— Она хотела даже Кассандру наказать! — выпалила Кэтрин, не слушая его. — Грозилась поговорить с ней. Она на это способна — она на все способна!
— Миссис Милвейн не хватает тактичности, я знаю, но ты преувеличиваешь, Кэтрин. О нас пошли слухи. И она вправе предупредить нас. Это только подтверждает мои собственные ощущения — ситуация отвратительная.
Наконец Кэтрин поняла, о чем он.
— То есть тебе это не безразлично? Или?.. — удивилась она.
— А ты как думаешь? Конечно, не безразлично, — сказал он, густо краснея. — Мне это совершенно не нравится. Не хочу, чтобы о нас сплетничали. И еще эта твоя кузина — Кассандра… — Он смущенно замолчал. — Я пришел к тебе сегодня, Кэтрин, — продолжил он уже совсем другим тоном, — попросить тебя простить мою глупость, мой скверный характер, мое ужасающее поведение. Я пришел к тебе, Кэтрин, спросить: не можем ли мы вернуться к тому положению, какое было до этого… периода помешательства. Примешь меня снова, на этот раз навсегда?
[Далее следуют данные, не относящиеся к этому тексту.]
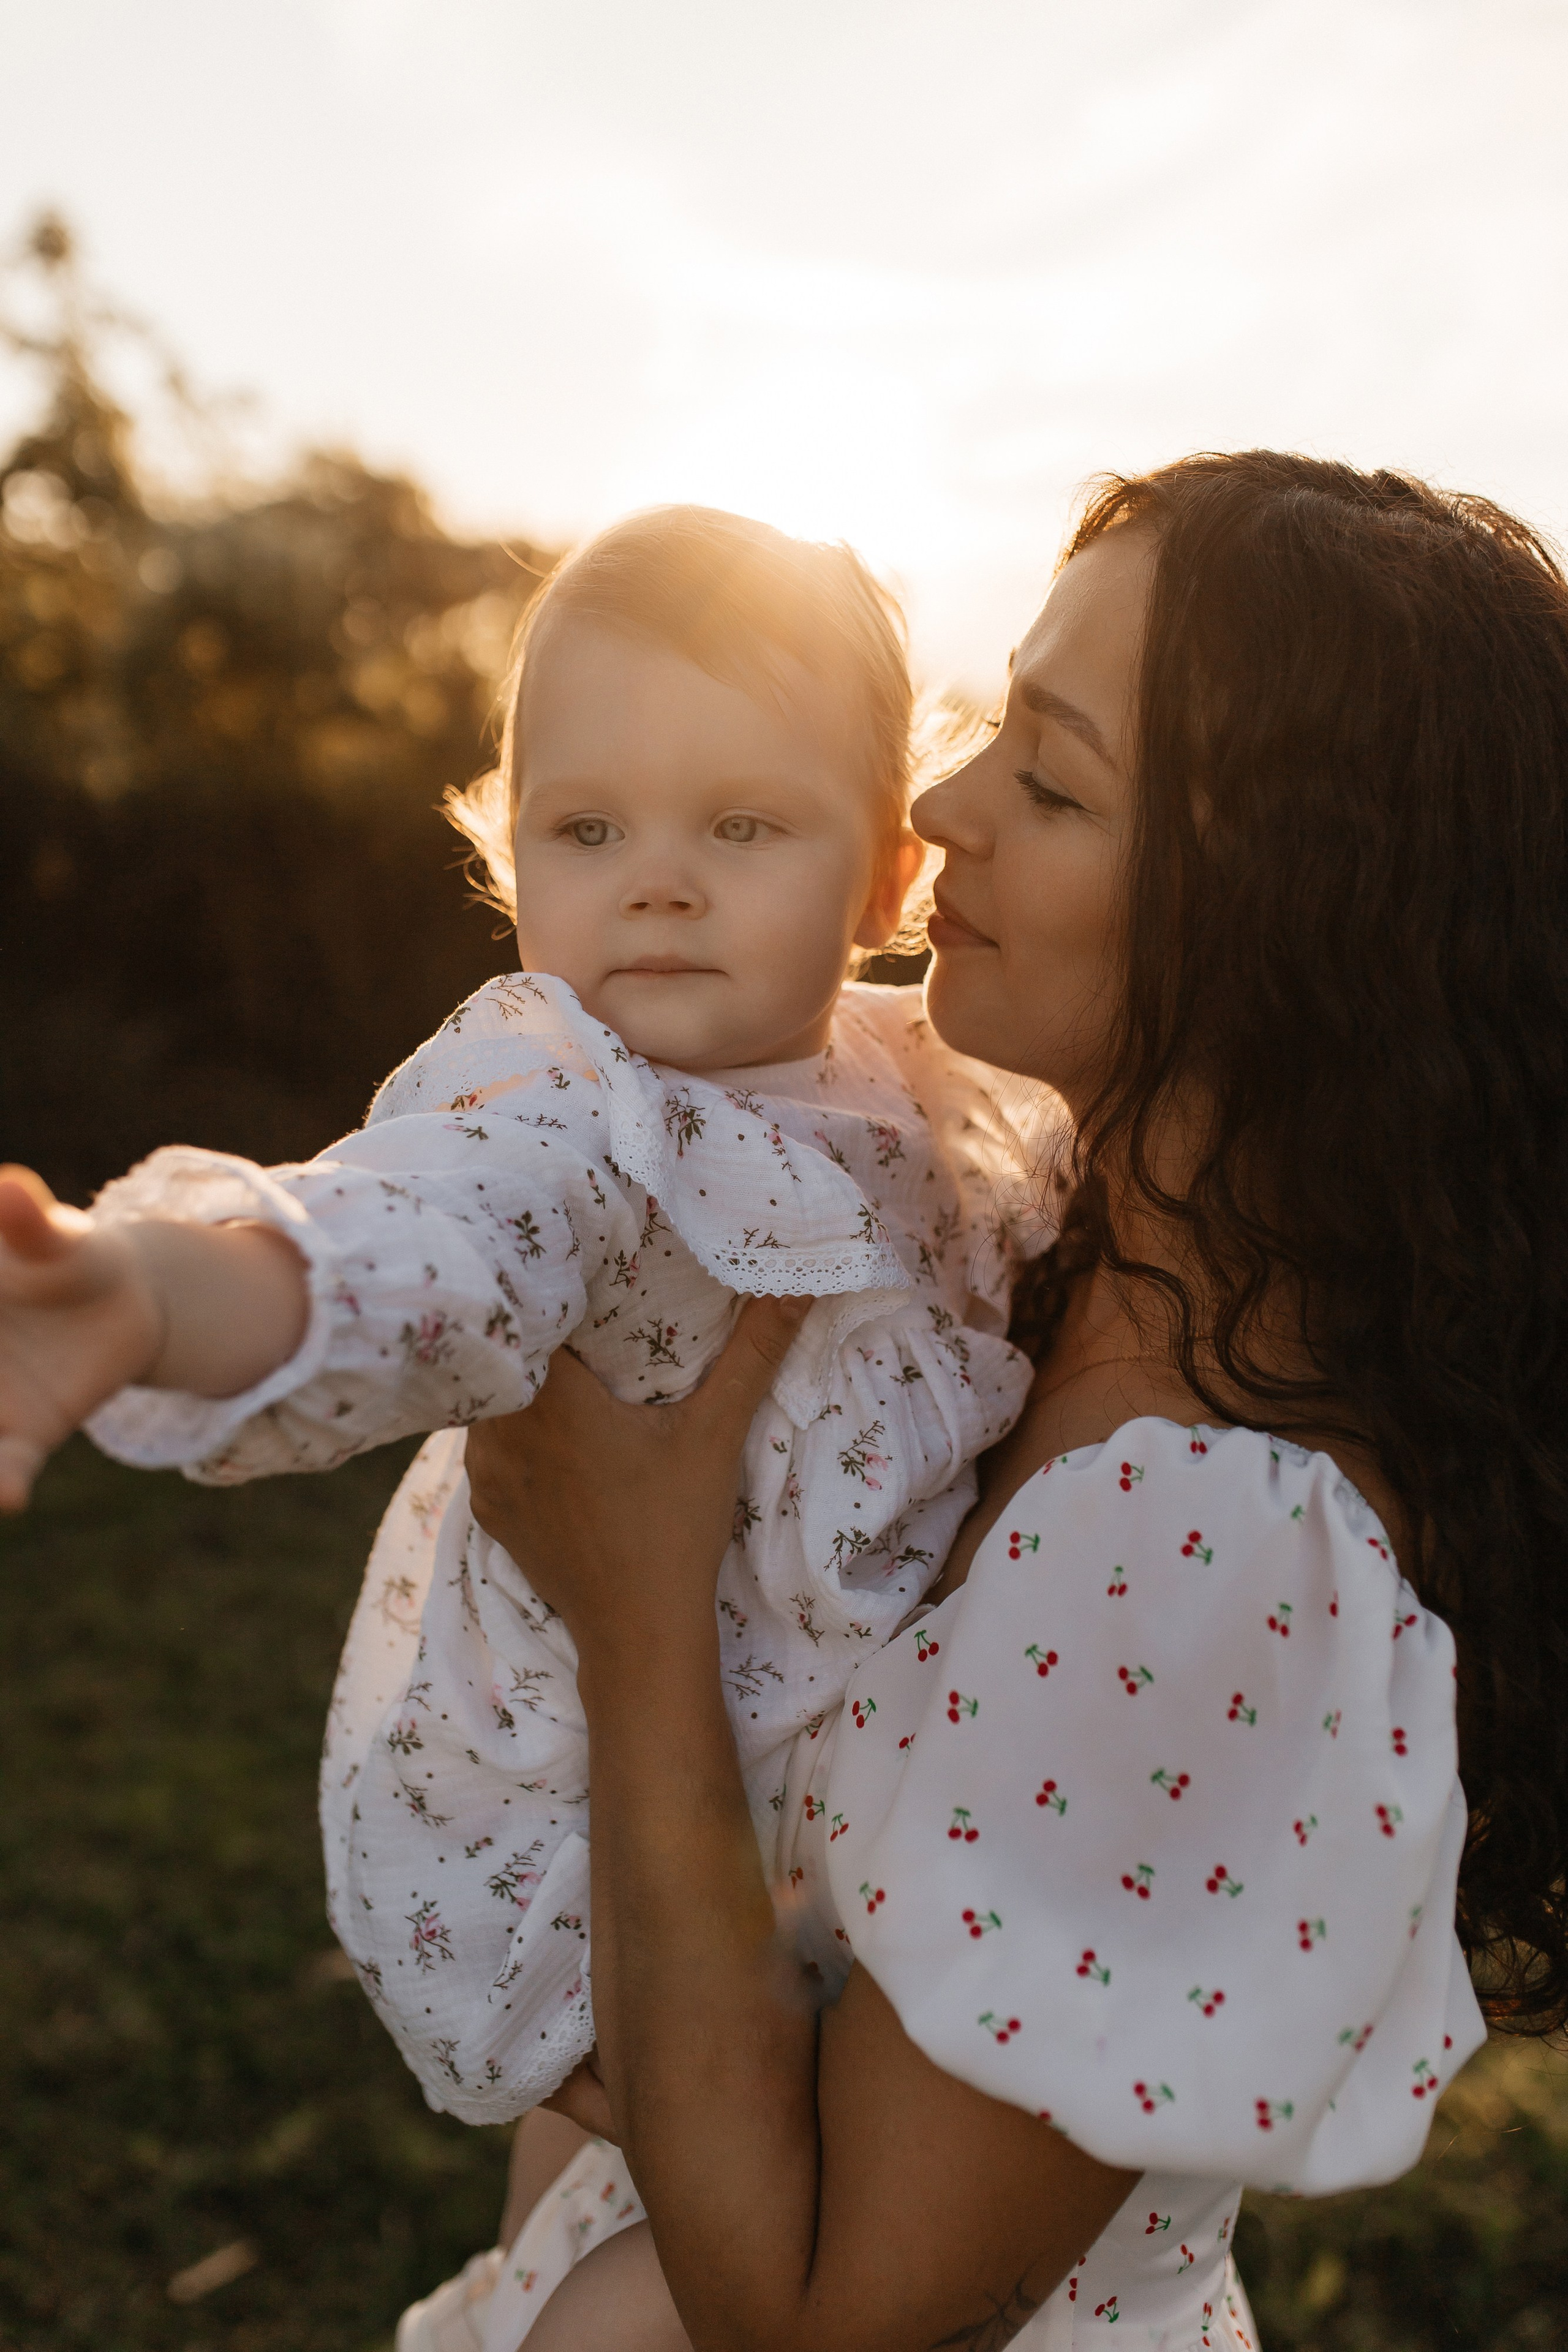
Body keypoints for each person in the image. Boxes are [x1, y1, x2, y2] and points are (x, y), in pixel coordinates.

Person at [426, 452, 1568, 2351]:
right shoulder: (1007, 1230)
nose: (939, 804)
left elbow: (824, 2315)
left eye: (1047, 778)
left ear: (1287, 925)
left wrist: (637, 1605)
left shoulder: (1221, 1544)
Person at [0, 508, 1055, 2127]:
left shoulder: (934, 1083)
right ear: (508, 856)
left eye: (744, 828)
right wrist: (148, 1294)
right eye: (588, 831)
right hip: (575, 1853)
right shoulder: (568, 1104)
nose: (659, 888)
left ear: (887, 876)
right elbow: (411, 1236)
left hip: (822, 1819)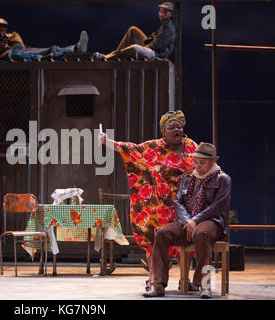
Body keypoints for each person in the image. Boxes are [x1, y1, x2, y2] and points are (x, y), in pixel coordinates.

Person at [99, 110, 197, 282]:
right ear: (163, 132)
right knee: (153, 240)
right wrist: (108, 142)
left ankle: (185, 280)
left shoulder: (191, 146)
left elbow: (205, 165)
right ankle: (154, 278)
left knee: (185, 242)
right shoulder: (154, 147)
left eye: (179, 126)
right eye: (171, 127)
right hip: (159, 207)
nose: (176, 130)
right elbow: (131, 149)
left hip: (184, 206)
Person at [143, 142, 231, 299]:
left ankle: (205, 285)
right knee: (162, 233)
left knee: (201, 233)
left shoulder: (223, 179)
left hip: (211, 222)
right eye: (196, 162)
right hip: (187, 221)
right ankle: (158, 284)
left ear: (213, 161)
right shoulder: (188, 178)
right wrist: (187, 220)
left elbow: (217, 207)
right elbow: (178, 202)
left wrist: (195, 221)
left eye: (202, 163)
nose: (197, 166)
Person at [0, 18, 88, 61]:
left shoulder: (12, 36)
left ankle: (75, 48)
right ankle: (40, 58)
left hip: (24, 52)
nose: (1, 33)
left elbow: (19, 46)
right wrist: (4, 55)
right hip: (11, 58)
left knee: (51, 49)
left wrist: (5, 52)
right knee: (11, 54)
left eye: (3, 30)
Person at [102, 2, 175, 60]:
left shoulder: (169, 27)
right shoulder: (164, 25)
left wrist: (143, 47)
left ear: (171, 14)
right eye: (160, 12)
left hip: (156, 53)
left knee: (135, 48)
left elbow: (157, 45)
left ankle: (108, 57)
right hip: (151, 47)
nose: (162, 14)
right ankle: (116, 54)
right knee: (133, 30)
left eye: (165, 13)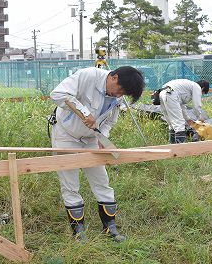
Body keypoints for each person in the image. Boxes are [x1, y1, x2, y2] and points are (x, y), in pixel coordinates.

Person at [50, 66, 145, 242]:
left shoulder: (118, 97)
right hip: (66, 135)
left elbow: (110, 122)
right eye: (120, 90)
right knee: (70, 184)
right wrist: (85, 112)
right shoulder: (88, 76)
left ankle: (110, 229)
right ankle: (79, 233)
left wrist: (104, 138)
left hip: (92, 138)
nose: (119, 95)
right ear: (114, 77)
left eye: (124, 93)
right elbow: (57, 94)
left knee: (101, 181)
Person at [152, 79, 209, 143]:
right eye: (202, 93)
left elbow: (181, 106)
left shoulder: (186, 87)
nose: (201, 94)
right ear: (203, 88)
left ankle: (173, 148)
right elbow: (197, 105)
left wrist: (188, 119)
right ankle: (180, 150)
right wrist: (200, 118)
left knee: (172, 124)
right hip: (170, 94)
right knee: (179, 124)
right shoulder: (196, 87)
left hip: (163, 93)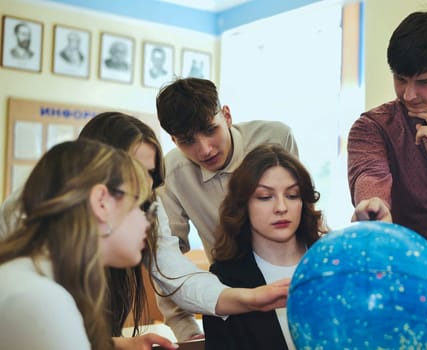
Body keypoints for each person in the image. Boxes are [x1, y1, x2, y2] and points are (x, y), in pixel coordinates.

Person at [0, 112, 291, 342]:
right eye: (133, 176)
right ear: (100, 193)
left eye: (149, 176)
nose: (146, 196)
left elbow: (172, 271)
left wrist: (249, 298)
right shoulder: (41, 295)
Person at [0, 139, 176, 350]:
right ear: (101, 202)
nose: (147, 221)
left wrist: (117, 345)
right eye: (141, 205)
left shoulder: (33, 277)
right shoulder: (40, 299)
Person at [154, 77, 298, 335]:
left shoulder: (276, 138)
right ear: (174, 140)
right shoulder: (172, 174)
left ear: (227, 115)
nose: (205, 149)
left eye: (210, 130)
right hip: (232, 298)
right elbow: (166, 259)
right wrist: (184, 327)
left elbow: (304, 211)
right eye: (188, 141)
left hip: (294, 285)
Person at [347, 11, 427, 268]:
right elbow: (370, 175)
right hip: (406, 282)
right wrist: (374, 205)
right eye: (400, 79)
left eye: (424, 82)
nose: (408, 94)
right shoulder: (373, 127)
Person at [203, 144, 325, 349]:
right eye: (265, 197)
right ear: (243, 204)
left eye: (292, 195)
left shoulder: (331, 262)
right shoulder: (224, 280)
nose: (281, 208)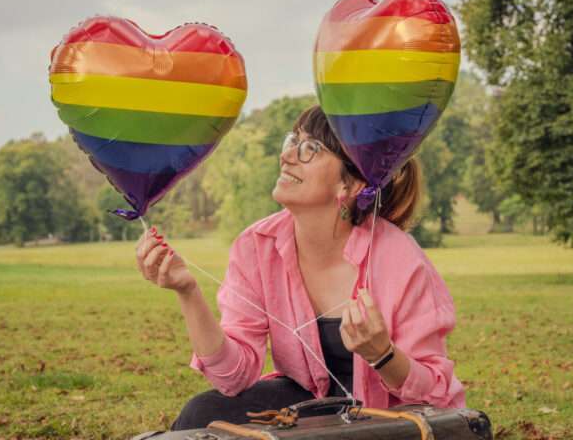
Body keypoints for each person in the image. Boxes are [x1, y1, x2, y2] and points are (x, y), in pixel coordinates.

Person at [135, 105, 465, 430]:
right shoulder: (256, 246)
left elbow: (433, 395)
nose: (289, 155)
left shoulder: (400, 259)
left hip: (391, 424)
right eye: (293, 141)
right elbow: (232, 378)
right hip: (316, 410)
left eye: (311, 148)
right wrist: (188, 292)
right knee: (202, 413)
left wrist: (383, 355)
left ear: (349, 186)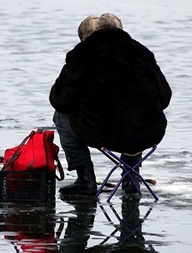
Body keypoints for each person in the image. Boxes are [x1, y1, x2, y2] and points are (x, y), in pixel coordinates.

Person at [49, 13, 172, 196]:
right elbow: (165, 97)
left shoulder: (82, 54)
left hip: (100, 133)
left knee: (60, 117)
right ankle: (132, 179)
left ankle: (85, 180)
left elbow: (59, 101)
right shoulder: (142, 52)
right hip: (148, 134)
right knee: (136, 113)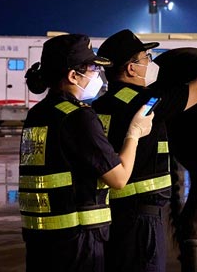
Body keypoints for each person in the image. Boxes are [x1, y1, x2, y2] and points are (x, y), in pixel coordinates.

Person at [92, 27, 197, 272]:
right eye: (146, 58)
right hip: (141, 220)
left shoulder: (100, 105)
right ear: (131, 68)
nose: (151, 61)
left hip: (111, 217)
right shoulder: (146, 103)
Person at [18, 34, 154, 272]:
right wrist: (134, 133)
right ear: (73, 75)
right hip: (77, 245)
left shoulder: (38, 112)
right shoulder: (78, 116)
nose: (97, 77)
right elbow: (119, 178)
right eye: (92, 70)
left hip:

Несомненно, ее волнение и ее красота, еще более неотразимая на фоне цветов с причудливыми яркими лепестками — она все еще прижимала к груди его букет, — так подействовали на Родни, что отчасти поэтому он решил предложить ей начать все сначала. Но помимо восхищения красотой в нем говорила и менее возвышенная страсть: ревность. За день до этого его робкая попытка заговорить о своих чувствах с Кассандрой встретила резкий и, как ему казалось, сокрушительный отпор. Признание Денема все еще звучало у него в ушах. И наконец, Кэтрин имела над ним власть особого рода, от которой не избавиться даже в ночном бреду.
— В том, что случилось вчера, есть и моя вина, — ласково сказала она, не ответив на его вопрос. — Честно признаюсь, Уильям, когда я увидела вас с Кассандрой рядом, я не могла сдержаться — во мне говорила ревность. Я смеялась над тобой, я знаю.
— Ты ревнуешь! — воскликнул Уильям. — Уверяю тебя, Кэтрин, у тебя нет ни малейшего повода ревновать. Кассандра не любит меня, если вообще замечает. Я попытался объяснить ей характер наших отношений, что было глупо. Мне не терпелось рассказать ей о своих чувствах к ней, которые я — так мне казалось — к ней испытываю. Но Кассандра не стала слушать, и правильно сделала. Она дала ясно понять, что презирает меня.
Кэтрин не знала, что на это ответить. Она была смущена, взволнованна, физически измучена, и, хотя успела побороть гадкое, злое чувство, оставшееся после тетушкиного визита, — отголоски его еще не совсем утихли и окрашивали своим мерзким звуком все ее чувства. Она без сил опустилась в кресло и уронила букет на колени.